- [PASSAGE]
--------

These days, the education discussion is focused on getting school buildings re-opened and continued debates about the Big Standardized Test. But while these issues are eating up ed conversation oxygen, four other issues are in need of attention.
Teachers of Color
There are too few of them. About 80% of the teaching force is white; but under 50% of U.S. students are white. That imbalance is striking enough on its own, but breaking the data down reveals even more alarming gaps. For instance, a study by Research for Action, a Philadelphia-based research group, found that 184 Pennsylvania school districts employ zero teachers of color.
The research and arguments for increasing the non-white teacher corps are solid. Attracting and retaining teachers of color has been a problem in public education for decades, and remains a rare topic on which folks on all sides of various education debates agree. Some states have programs in place, and advice is out there for districts trying to do better. We can hope that organizations like the Center for Black Educator Development will be successful, but the issue has persisted for decades and deserves, at the very least, more attention.
Career and Technical Education was starting to enjoy a bit of resurgence before the pandemic hit. But while math and reading can be converted, however imperfectly, to a distance learning model, it’s pretty hard to hone your welding or construction skills on the internet.
We need this kind of education, the non-college training for jobs that, as Mike Rowe always said, “make civilized life possible for the rest of us.” We were just getting traction for the idea that four-year college is not necessarily the best education path for every single student. Now that pipeline is taking a serious hit.
Every day my inbox contains story pitches from organizations that claim they have fixed, will fix, or know how to fix the digital divide. Meanwhile, the teachers I know are taking extra hours of their day to hand carry paper copies of work to families that cannot get the work any other way.

--------

(Dataset records)

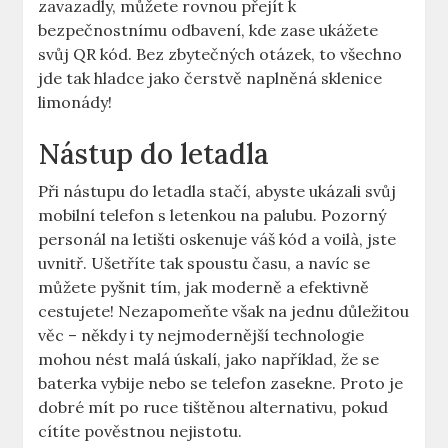
zavazadly, můžete rovnou přejít k
bezpečnostnímu odbavení, kde zase ukážete
svůj QR kód. Bez zbytečných otázek, to všechno
jde tak hladce jako čerstvě naplněná sklenice
limonády!
Nástup do letadla
Při nástupu do letadla stačí, abyste ukázali svůj
mobilní telefon s letenkou na palubu. Pozorný
personál na letišti oskenuje váš kód a voilà, jste
uvnitř. Ušetříte tak spoustu času, a navíc se
můžete pyšnit tím, jak moderně a efektivně
cestujete! Nezapomeňte však na jednu důležitou
věc – někdy i ty nejmodernější technologie
mohou nést malá úskalí, jako například, že se
baterka vybije nebo se telefon zasekne. Proto je
dobré mít po ruce tištěnou alternativu, pokud
cítíte pověstnou nejistotu.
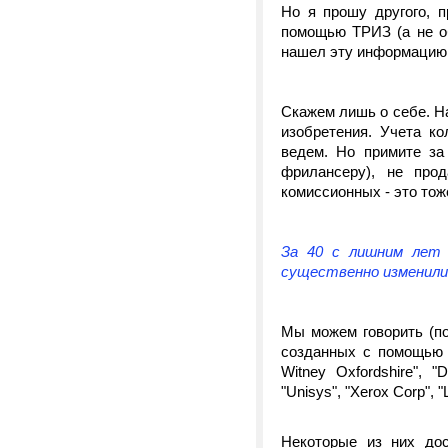
Но я прошу другого, 
помощью ТРИЗ (а не об
нашел эту информацию
Скажем лишь о себе. На
изобретения. Учета к
ведем. Но примите за 
фрилансеру), не про
комиссионных - это тож
За 40 с лишним лет 
существенно изменили 
Мы можем говорить (по
созданных с помощью ТР
Witney Oxfordshire", "D
"Unisys", "Xerox Corp", "
Некоторые из них дос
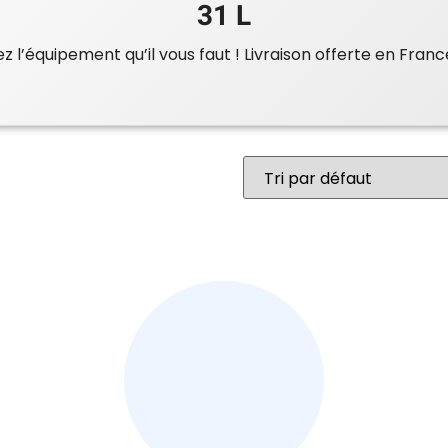
31 L
 l’équipement qu’il vous faut ! Livraison offerte en Franc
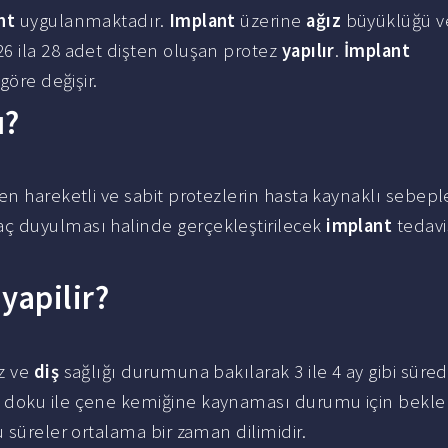
nt
uygulanmaktadır.
Implant
üzerine
ağız
büyüklüğü v
26 ila 28 adet dişten oluşan protez
yapılır
.
İmplant
göre değişir.
u?
en hareketli ve sabit protezlerin hasta kaynaklı sebepl
ç duyulması halinde gerçekleştirilecek
implant
tedavi
yapilir?
z ve
diş
sağlığı durumuna bakılarak 3 ile 4 ay gibi süre
 doku ile çene kemiğine kaynaması durumu için bekl
 süreler ortalama bir zaman dilimidir.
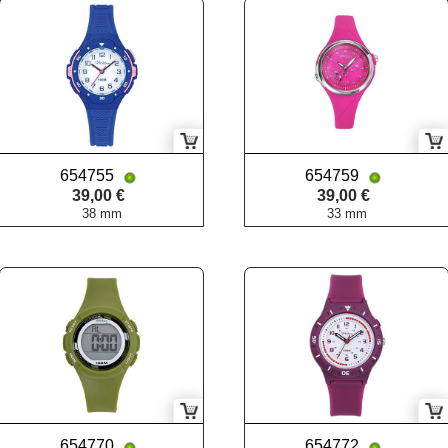
654755
654759
39,00 €
39,00 €
38 mm
33 mm
654770
654772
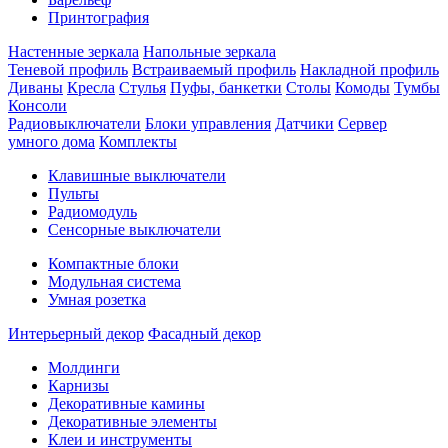
Принтография
Настенные зеркала
Напольные зеркала
Теневой профиль
Встраиваемый профиль
Накладной профиль
Диваны
Кресла
Стулья
Пуфы, банкетки
Столы
Комоды
Тумбы
Консоли
Радиовыключатели
Блоки управления
Датчики
Сервер
умного дома
Комплекты
Клавишные выключатели
Пульты
Радиомодуль
Сенсорные выключатели
Компактные блоки
Модульная система
Умная розетка
Интерьерный декор
Фасадный декор
Молдинги
Карнизы
Декоративные камины
Декоративные элементы
Клеи и инструменты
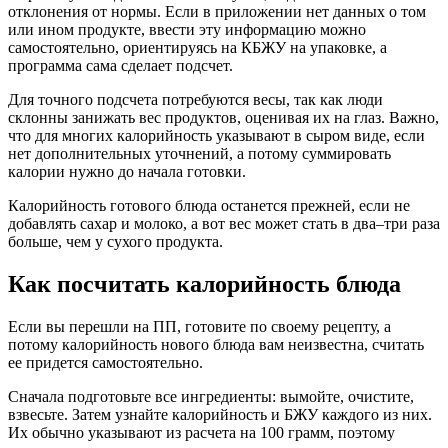
отклонения от нормы. Если в приложении нет данных о том
или ином продукте, ввести эту информацию можно
самостоятельно, ориентируясь на КБЖУ на упаковке, а
программа сама сделает подсчет.
Для точного подсчета потребуются весы, так как люди
склонны занижать вес продуктов, оценивая их на глаз. Важно,
что для многих калорийность указывают в сыром виде, если
нет дополнительных уточнений, а потому суммировать
калории нужно до начала готовки.
Калорийность готового блюда останется прежней, если не
добавлять сахар и молоко, а вот вес может стать в два–три раза
больше, чем у сухого продукта.
Как посчитать калорийность блюда
Если вы перешли на ПП, готовите по своему рецепту, а
потому калорийность нового блюда вам неизвестна, считать
ее придется самостоятельно.
Сначала подготовьте все ингредиенты: вымойте, очистите,
взвесьте. Затем узнайте калорийность и БЖУ каждого из них.
Их обычно указывают из расчета на 100 грамм, поэтому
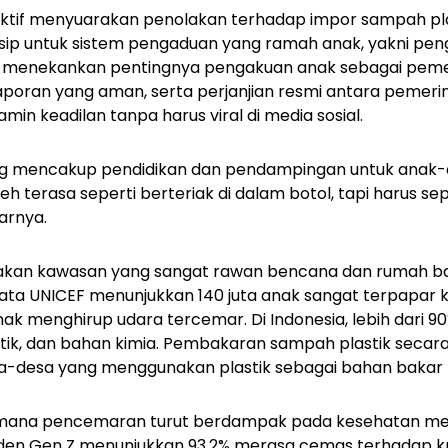
 aktif menyuarakan penolakan terhadap impor sampah pla
sip untuk sistem pengaduan yang ramah anak, yakni pen
Ia menekankan pentingnya pengakuan anak sebagai pem
poran yang aman, serta perjanjian resmi antara pemerint
in keadilan tanpa harus viral di media sosial.
ang mencakup pendidikan dan pendampingan untuk anak
h terasa seperti berteriak di dalam botol, tapi harus s
arnya.
akan kawasan yang sangat rawan bencana dan rumah b
Data UNICEF menunjukkan 140 juta anak sangat terpapar k
ak menghirup udara tercemar. Di Indonesia, lebih dari 9
stik, dan bahan kimia. Pembakaran sampah plastik secara
sa-desa yang menggunakan plastik sebagai bahan bakar 
mana pencemaran turut berdampak pada kesehatan ment
den Gen Z menunjukkan 93,2% merasa cemas terhadap kris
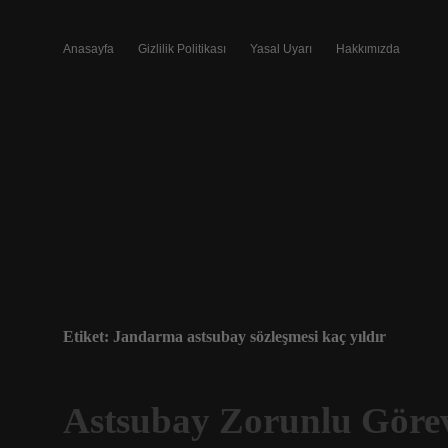
Anasayfa
Gizlilik Politikası
Yasal Uyarı
Hakkımızda
Etiket:
Jandarma astsubay sözleşmesi kaç yıldır
Astsubay Zorunlu Görev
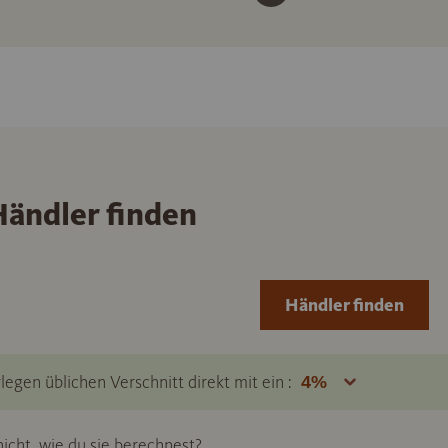
ändler finden
Händler finden
legen üblichen Verschnitt direkt mit ein :
icht, wie du sie berechnest?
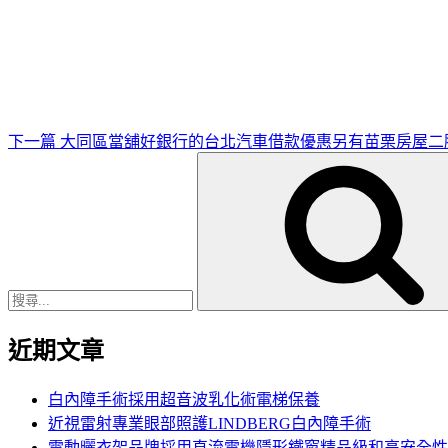
下
一
篇
文
章
下一篇
大同區當舖好銀行的台北汽車借款優惠另有苗栗房屋二
搜
尋
關
鍵
字:
近期文章
白內障手術採用超音波乳化術電梯保養
近視雷射專業眼部照護LINDBERG白內障手術
電動曬衣架品牌採用直流電機隱形鐵窗精品級和高安全性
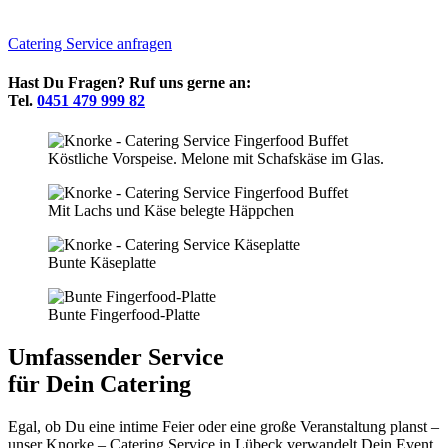
Catering Service anfragen
Hast Du Fragen? Ruf uns gerne an:
Tel.
0451 479 999 82
Köstliche Vorspeise. Melone mit Schafskäse im Glas.
Mit Lachs und Käse belegte Häppchen
Bunte Käseplatte
Bunte Fingerfood-Platte
Umfassender Service
für Dein Catering
Egal, ob Du eine intime Feier oder eine große Veranstaltung planst –
unser Knorke – Catering Service in Lübeck verwandelt Dein Event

--------

- [TASK] Extend the passage on neglected education issues, picking up after its final sentence.

- [REPLY]
The pandemic has underlined the problems of pretending that the digital divide is no longer any big deal. As a nation, we have two choices. Either stop proposing educational solutions that assume that everyone has a reliable internet connection, hefty bandwidth, and adequate hardware, or else start making sure that every family actually has those things.
The Teacher Pipeline
This year, across the country, college seniors are completing their student teaching experience in less-than-ideal conditions. They will graduate in the spring, and next fall, when they enter a “normal” classroom, for many it will be the very first time.
We already know that one of the reasons teachers leave the profession is a lack of support, particularly when starting out. Next fall’s new crop will be in particular need of support, as they deal with situations that they never faced when dealing with hybrid or distance learning. Schools will be busy trying to get themselves back to normal; here’s hoping that they remember to provide ample support and assistance to their new hires.
These are certainly not the only education issues simmering on the back burners these days, but they deserve more attention, coverage and discussion than they are currently getting. Otherwise they’ll bring more trouble in a post-pandemic world.